Let’s say that one day, I wrote out the steps of a typical UCD-based process on a whiteboard (just pick any reputable textbook)…and then someone walked into that room, memorised this process as a template or recipe and then executed it accurately — is that person now a designer?
That’s exactly the question a professor asked our class, in the final weeks of a graduate design seminar at CMU, well over a decade ago.
“Design in practice involves an ever evolving, dynamic relation of mechanics, mindset and perhaps, alchemy.”
It’s an interesting question to revisit today, especially in light of the rapid emergence of many short-form certificate programs in design, as either free/cheap online video tutorials or startups funded to churn out so-called “UX Designers” on demand (after they pay hefty tuitions), to accommodate all the wild demand.
“Of course, anybody can be taught the rote mechanics of a tool or a process, as a sequentialised series of steps—the rawest form of tactics, that through incessant practice can become natural, intuitive like the muscle-memory of a piano player. But to become truly expert and valuable as such, requires a deeper level of engagement beyond simply 10,000 hours of practice.”

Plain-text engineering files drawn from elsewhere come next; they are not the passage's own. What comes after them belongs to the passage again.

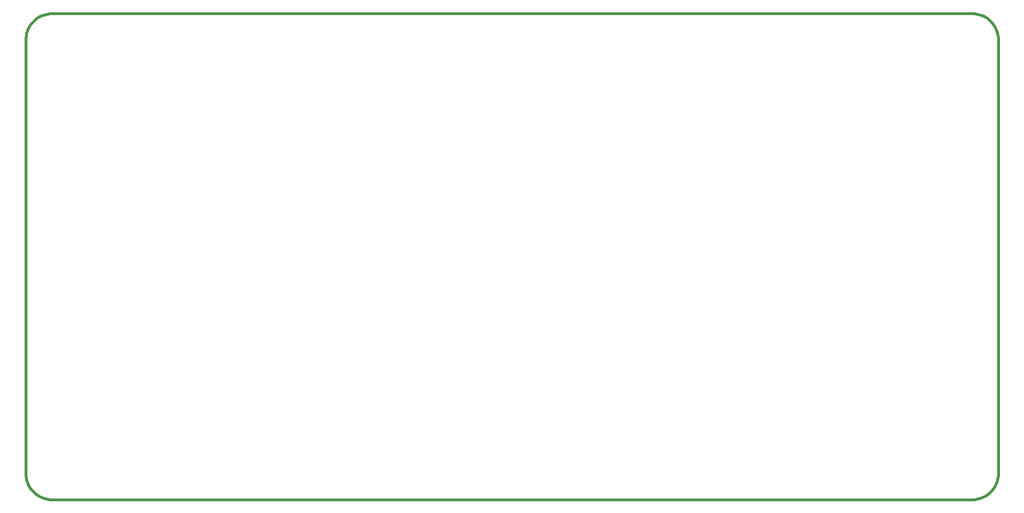
<source format=gbr>
G04 (created by PCBNEW-RS274X (2012-01-19 BZR 3256)-stable) date 12/09/2012 22:21:58*
G01*
G70*
G90*
%MOIN*%
G04 Gerber Fmt 3.4, Leading zero omitted, Abs format*
%FSLAX34Y34*%
G04 APERTURE LIST*
%ADD10C,0.006000*%
%ADD11C,0.015000*%
G04 APERTURE END LIST*
G54D10*
G54D11*
X26075Y-21500D02*
X80975Y-21500D01*
X26075Y-50500D02*
X80925Y-50500D01*
X24500Y-23075D02*
X24500Y-48925D01*
X82500Y-23075D02*
X82500Y-48925D01*
X82500Y-23075D02*
X82494Y-22938D01*
X82476Y-22802D01*
X82446Y-22668D01*
X82405Y-22537D01*
X82352Y-22410D01*
X82288Y-22288D01*
X82215Y-22172D01*
X82131Y-22063D01*
X82038Y-21962D01*
X81937Y-21869D01*
X81828Y-21785D01*
X81712Y-21712D01*
X81590Y-21648D01*
X81463Y-21595D01*
X81332Y-21554D01*
X81198Y-21524D01*
X81062Y-21506D01*
X80925Y-21500D01*
X80925Y-50500D02*
X81062Y-50494D01*
X81198Y-50476D01*
X81332Y-50446D01*
X81463Y-50405D01*
X81590Y-50352D01*
X81712Y-50288D01*
X81828Y-50215D01*
X81937Y-50131D01*
X82038Y-50038D01*
X82131Y-49937D01*
X82215Y-49828D01*
X82288Y-49712D01*
X82352Y-49590D01*
X82405Y-49463D01*
X82446Y-49332D01*
X82476Y-49198D01*
X82494Y-49062D01*
X82500Y-48925D01*
X24500Y-48925D02*
X24506Y-49062D01*
X24524Y-49198D01*
X24554Y-49332D01*
X24595Y-49463D01*
X24648Y-49590D01*
X24712Y-49712D01*
X24785Y-49828D01*
X24869Y-49937D01*
X24962Y-50038D01*
X25063Y-50131D01*
X25172Y-50215D01*
X25288Y-50288D01*
X25410Y-50352D01*
X25537Y-50405D01*
X25668Y-50446D01*
X25802Y-50476D01*
X25938Y-50494D01*
X26075Y-50500D01*
X26075Y-21500D02*
X25938Y-21506D01*
X25802Y-21524D01*
X25668Y-21554D01*
X25537Y-21595D01*
X25410Y-21648D01*
X25288Y-21712D01*
X25172Y-21785D01*
X25063Y-21869D01*
X24962Y-21962D01*
X24869Y-22063D01*
X24785Y-22172D01*
X24712Y-22288D01*
X24648Y-22410D01*
X24595Y-22537D01*
X24554Y-22668D01*
X24524Y-22802D01*
X24506Y-22938D01*
X24500Y-23075D01*
M02*

</source>
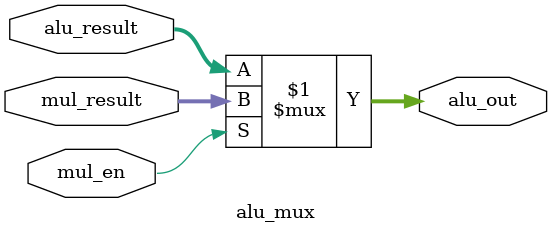
<source format=v>
module alu_mux (
    input wire [31:0] mul_result,  // ³Ë·¨½á¹û
    input wire [31:0] alu_result,         // alu½á¹û
    input wire mul_en,            // ¿ØÖÆÐÅºÅ mulÑ¡Ôñ
    output wire [31:0] alu_out        // 32Î»Êä³ö
);

assign  alu_out =mul_en?  mul_result:alu_result;
endmodule

</source>
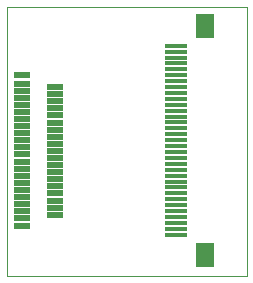
<source format=gts>
G04*
G04 #@! TF.GenerationSoftware,Altium Limited,Altium Designer,19.1.5 (86)*
G04*
G04 Layer_Color=8388736*
%FSLAX24Y24*%
%MOIN*%
G70*
G01*
G75*
%ADD11C,0.0039*%
%ADD17R,0.0552X0.0198*%
%ADD18R,0.0552X0.0237*%
%ADD19R,0.0749X0.0158*%
%ADD20R,0.0631X0.0827*%
D11*
X0Y0D02*
X8000D01*
Y8950D01*
X0D02*
X8000D01*
X0Y8950D02*
X0Y8950D01*
X0Y0D02*
Y8950D01*
D17*
X498Y6403D02*
D03*
Y6167D02*
D03*
Y5930D02*
D03*
Y5694D02*
D03*
Y5458D02*
D03*
Y5222D02*
D03*
Y4985D02*
D03*
Y4749D02*
D03*
Y4513D02*
D03*
Y4277D02*
D03*
Y4041D02*
D03*
Y3804D02*
D03*
Y3568D02*
D03*
Y3332D02*
D03*
Y3096D02*
D03*
Y2859D02*
D03*
Y2623D02*
D03*
Y2387D02*
D03*
Y2151D02*
D03*
Y1915D02*
D03*
X1600Y2033D02*
D03*
Y2269D02*
D03*
Y2505D02*
D03*
Y2741D02*
D03*
Y2978D02*
D03*
Y3214D02*
D03*
Y3450D02*
D03*
Y3686D02*
D03*
Y3922D02*
D03*
Y4159D02*
D03*
Y4395D02*
D03*
Y4631D02*
D03*
Y4867D02*
D03*
Y5104D02*
D03*
Y5340D02*
D03*
Y5576D02*
D03*
Y5812D02*
D03*
Y6048D02*
D03*
Y6285D02*
D03*
D18*
X498Y6678D02*
D03*
Y1639D02*
D03*
D19*
X5650Y1366D02*
D03*
Y1563D02*
D03*
Y1760D02*
D03*
Y1957D02*
D03*
Y2154D02*
D03*
Y2350D02*
D03*
Y2547D02*
D03*
Y2744D02*
D03*
Y2941D02*
D03*
Y3138D02*
D03*
Y3335D02*
D03*
Y3532D02*
D03*
Y3728D02*
D03*
Y3925D02*
D03*
Y4122D02*
D03*
Y4319D02*
D03*
Y4516D02*
D03*
Y4713D02*
D03*
Y4909D02*
D03*
Y5106D02*
D03*
Y5303D02*
D03*
Y5500D02*
D03*
Y5697D02*
D03*
Y5894D02*
D03*
Y6090D02*
D03*
Y6287D02*
D03*
Y6484D02*
D03*
Y6681D02*
D03*
Y6878D02*
D03*
Y7075D02*
D03*
Y7272D02*
D03*
Y7469D02*
D03*
Y7665D02*
D03*
D20*
X6615Y8335D02*
D03*
Y697D02*
D03*
M02*

</source>
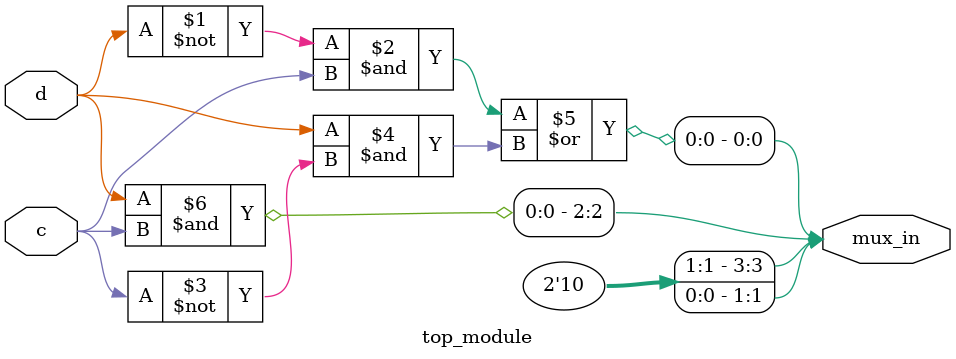
<source format=sv>
module top_module (
    input c,
    input d,
    output [3:0] mux_in
);

    // Implement the Karnaugh map for each of the 4-to-1 mux inputs
    // mux_in[0] corresponds to ab = 00
    // mux_in[1] corresponds to ab = 01
    // mux_in[2] corresponds to ab = 11
    // mux_in[3] corresponds to ab = 10

    assign mux_in[0] = (~d & c) | (d & ~c);
    assign mux_in[1] = 0;
    assign mux_in[2] = (d & c);
    assign mux_in[3] = 1;

endmodule

</source>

“To become truly expert and valuable as such, requires a deeper level of engagement.”
Design in practice involves an ever evolving, dynamic relation of mechanics, mindset, and perhaps, maybe ultimately a kind of alchemy — a transmutation of that which is understood & practiced into one’s own being. There’s a vital intellectual awareness of all this happening at some (or many) levels as you do the design work. Let’s break it down a bit…
Mechanics is that initial level of design practice (or activity, as “practice” implies a kind of behavioral rigor) for many entrants into the field, certainly those who are transitioning from other fields, possibly enamored of the “cool stuff” that may be created. Hey, that’s OK! It’s totally natural. You want to master the behaviours of tools and procedural sequence of steps towards creating and delivering something worthy of praise, or solves specific problems at a sufficient level. For the vast majority, this is perfectly acceptable as a goal and focal point to sustain one’s design aptitude.
“Mindset is the next level of design practice, which requires a certain depth of forethought, around the purposes and values guiding the choices being made at the mechanics level.”
Understanding the “why”, the context (wherein constraints, contingencies, probabilities and possibilities, and thresholds for compromise all exist), and how they intertwine to arrive at a nuanced appreciation for what’s really happening when design happens. This frankly is what separates the “newbies” from those seeking to go deeper.
This requires patience and persistence and a mindset of curiosity, wonderment, skepticism, with perhaps a dose of provocation. Asking why not, or what if we don’t do it this way, and so forth are valuable. This provides the frame for applying the base level mechanics in a more deliberate, consequential manner, beyond tactical, rote execution.
But where the real magic lies, and what truly separates the “newbies” from masters and experts is the emergence of “alchemy” in practice, for lack of a better phrase.
“This is the sublime, intuitive, woven-within-you sense of design as a true art.”
Not art like funky paintings. Art as in a deeply connective, strategic, internalised sense, a lens upon the world of action and reaction, which natively guides your outlook, your habits, your conversations, your interactions with systems and process and culture in terms of Design (yes, with a capital D).
“It takes beyond just 10,000 hours, true, but also continual deep reflection on one’s practice, useful assessment of insights over the years, cultivation of one’s own ethos of a design philosophy with testament and conviction.”
This alchemy (the elusive yet magical blend of mechanics and mindset into something uniquely personal and very powerful in practice) involves a powerful sense for adaptation, the ability to anticipate and adjust dynamically per some as-yet-unforeseen circumstances, or awareness of certain attitudes, contingencies or other parameters. And along the way, even invent or re-invent as the case may be, on the fly. Truly intelligent improvisation that’s contextual and still resonant with the needs of the moment.
So…back to the original question: I’m not sure memorising & executing a “formula” for design make one a designer. It’s a very nice and useful start, of course. It’s just the first step towards a richer, deeper journey of actualising one’s abilities with an emerging art for doing it at a level of intuitive mastery, if one chooses that journey.
“That journey takes significant time, practice, patience, and exposure to a wide variety of situations, guided by a reflective sense for self-improvement and adaptation to what’s possible.”
Understanding this dynamic of mechanics and mindset at play in your own work over the years is perhaps an essential aspect towards becoming a fully formed and masterful designer who can turn difficult challenges into beautiful moments of preferred change, who simply exudes this transformative sense of “alchemy”.